The first time this writer encountered Djamila, I was scared of her. Opening for Employed To Serve at a tiny show in Basingstoke six years ago, she was a whirl of vehement energy, screaming with an incandescent intensity, physically shoving members of the audience out of the way to get to where she wanted to be, without any sign that it was some sort of rough-and-tumble fun. When we tell her this, she laughs.
“More often than not, it’s men who will say that they’re intimidated by me, or scared of me. To which I’ve always said, ‘Good, as you should be,’” she grins. “I don’t know, I just find the idea of someone being scared of me really funny.”
Djamila says she’s mellower these days, and truly, even if she clearly doesn’t suffer fools, she’s friendly, funny and full of banter. But back then, she agrees she wasn’t too cordial onstage.

-- -- --

• **TASK DETAILS**: In the passage about Djamila, which band was she opening for at the Basingstoke show?

• **DATA TO EXAMINE**:
-- -- --

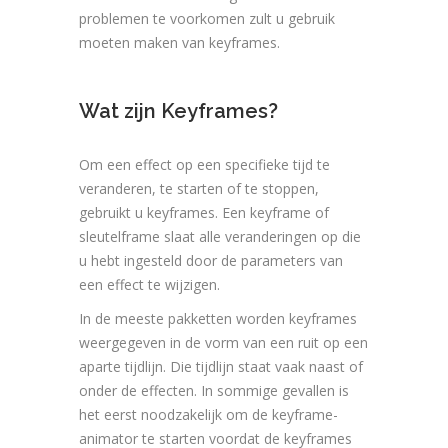
problemen te voorkomen zult u gebruik
moeten maken van keyframes.
Wat zijn Keyframes?
Om een effect op een specifieke tijd te
veranderen, te starten of te stoppen,
gebruikt u keyframes. Een keyframe of
sleutelframe slaat alle veranderingen op die
u hebt ingesteld door de parameters van
een effect te wijzigen.
In de meeste pakketten worden keyframes
weergegeven in de vorm van een ruit op een
aparte tijdlijn. Die tijdlijn staat vaak naast of
onder de effecten. In sommige gevallen is
het eerst noodzakelijk om de keyframe-
animator te starten voordat de keyframes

-- -- --

• **EXERCISE ANSWER**: Employed To Serve